Entre os principais temas discutidos estão o melhoramento genético animal e o uso de tecnologias para o processamento da carne. Segundo o chefe de Transferência de Tecnologia da Embrapa, Gustavo Martins da Silva, soluções já desenvolvidas podem gerar resultados rápidos no campo.
“A genética voltada ao aumento da prolificidade, com maior número de cordeiros nascidos, é uma forma eficiente de elevar a produtividade, desde que acompanhada de um bom manejo reprodutivo”
Durante o encontro, a pesquisadora Elen Nalério apresentou estudos sobre tecnologia da carne voltados à agregação de valor e melhor aproveitamento do produto. Já os pesquisadores José Carlos Hoff, Magda Benevides e José Carlos Ferrugem destacaram avanços no melhoramento genético, com foco em características como maior resistência a parasitas, aumento da prolificidade, perda espontânea de lã e melhor conformação de carcaça.

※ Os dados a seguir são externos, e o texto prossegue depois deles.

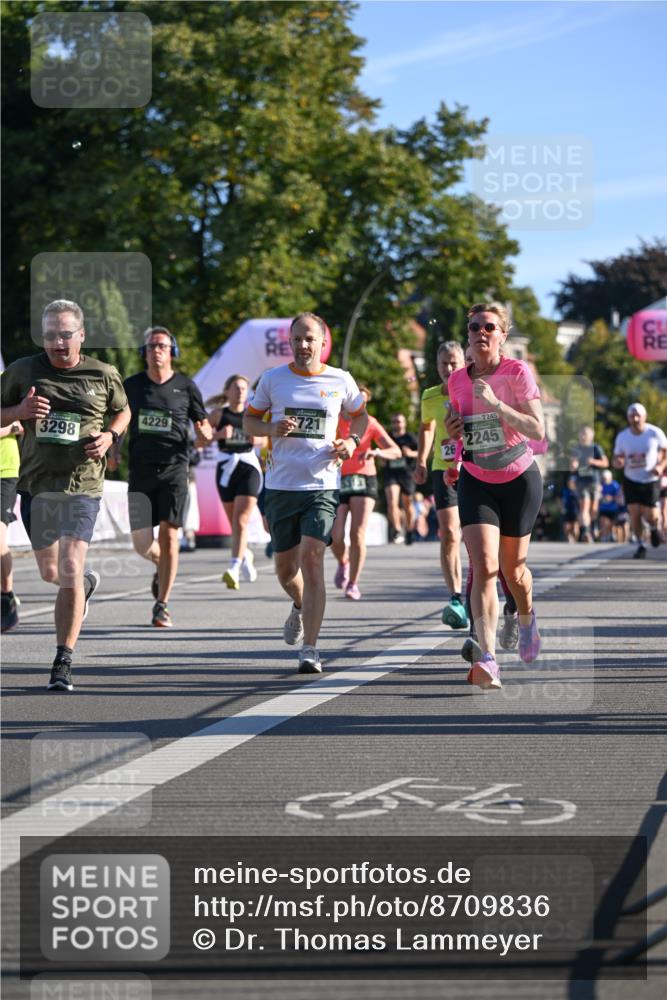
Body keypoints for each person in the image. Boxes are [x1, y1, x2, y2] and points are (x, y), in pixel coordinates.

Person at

A ovinocaprinocultura tem ganhado espaço em Santa Catarina como alternativa de diversificação, especialmente em propriedades familiares. Dados da Epagri/Cepa apontam que o estado possui cerca de 348 mil cabeças de ovinos distribuídas entre aproximadamente 15 mil produtores. Já o rebanho de caprinos soma cerca de 34 mil animais, com aproximadamente 3,8 mil produtores. Atualmente, cerca de 800 produtores recebem atendimento por meio da Assistência Técnica e Gerencial (ATeG), com foco em boas práticas, gestão e melhoramento genético.

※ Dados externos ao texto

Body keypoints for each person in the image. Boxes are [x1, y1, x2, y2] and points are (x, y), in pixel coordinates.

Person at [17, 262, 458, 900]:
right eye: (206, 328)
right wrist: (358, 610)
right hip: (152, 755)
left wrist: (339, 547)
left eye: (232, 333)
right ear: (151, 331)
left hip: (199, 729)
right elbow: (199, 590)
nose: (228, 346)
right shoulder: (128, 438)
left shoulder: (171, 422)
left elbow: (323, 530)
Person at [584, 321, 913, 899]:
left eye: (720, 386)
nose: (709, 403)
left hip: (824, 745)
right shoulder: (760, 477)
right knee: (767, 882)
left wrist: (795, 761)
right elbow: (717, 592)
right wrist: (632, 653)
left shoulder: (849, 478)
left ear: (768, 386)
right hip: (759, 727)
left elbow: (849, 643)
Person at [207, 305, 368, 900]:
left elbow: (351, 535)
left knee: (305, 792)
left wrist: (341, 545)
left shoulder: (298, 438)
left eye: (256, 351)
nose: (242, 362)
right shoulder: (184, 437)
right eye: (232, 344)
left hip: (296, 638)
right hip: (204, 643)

Para impulsionar ainda mais o setor, está em andamento uma cooperação entre a Secretaria de Agricultura e o Sebrae/SC, com apoio do Senar. A iniciativa amplia o acesso à assistência técnica e gerencial no campo, contando também com a atuação da Epagri e da Cidasc, que desempenham papel essencial na extensão rural, defesa sanitária e desenvolvimento sustentável da atividade.

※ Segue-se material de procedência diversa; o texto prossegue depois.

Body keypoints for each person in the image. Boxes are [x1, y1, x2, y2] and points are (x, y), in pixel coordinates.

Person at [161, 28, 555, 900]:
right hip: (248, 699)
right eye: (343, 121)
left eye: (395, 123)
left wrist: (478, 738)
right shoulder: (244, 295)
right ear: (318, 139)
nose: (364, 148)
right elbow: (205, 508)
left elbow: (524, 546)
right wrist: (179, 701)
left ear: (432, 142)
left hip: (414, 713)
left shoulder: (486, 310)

Além do fortalecimento produtivo, a estratégia busca integrar a produção agropecuária com a gastronomia e o turismo rural, agregando valor à cadeia produtiva. O setor também conta com uma Câmara Setorial estruturada, garantindo governança ativa e alinhamento entre os diferentes elos da produção, processamento e comercialização, consolidando a ovinocaprinocultura como uma atividade promissora para geração de renda no campo catarinense.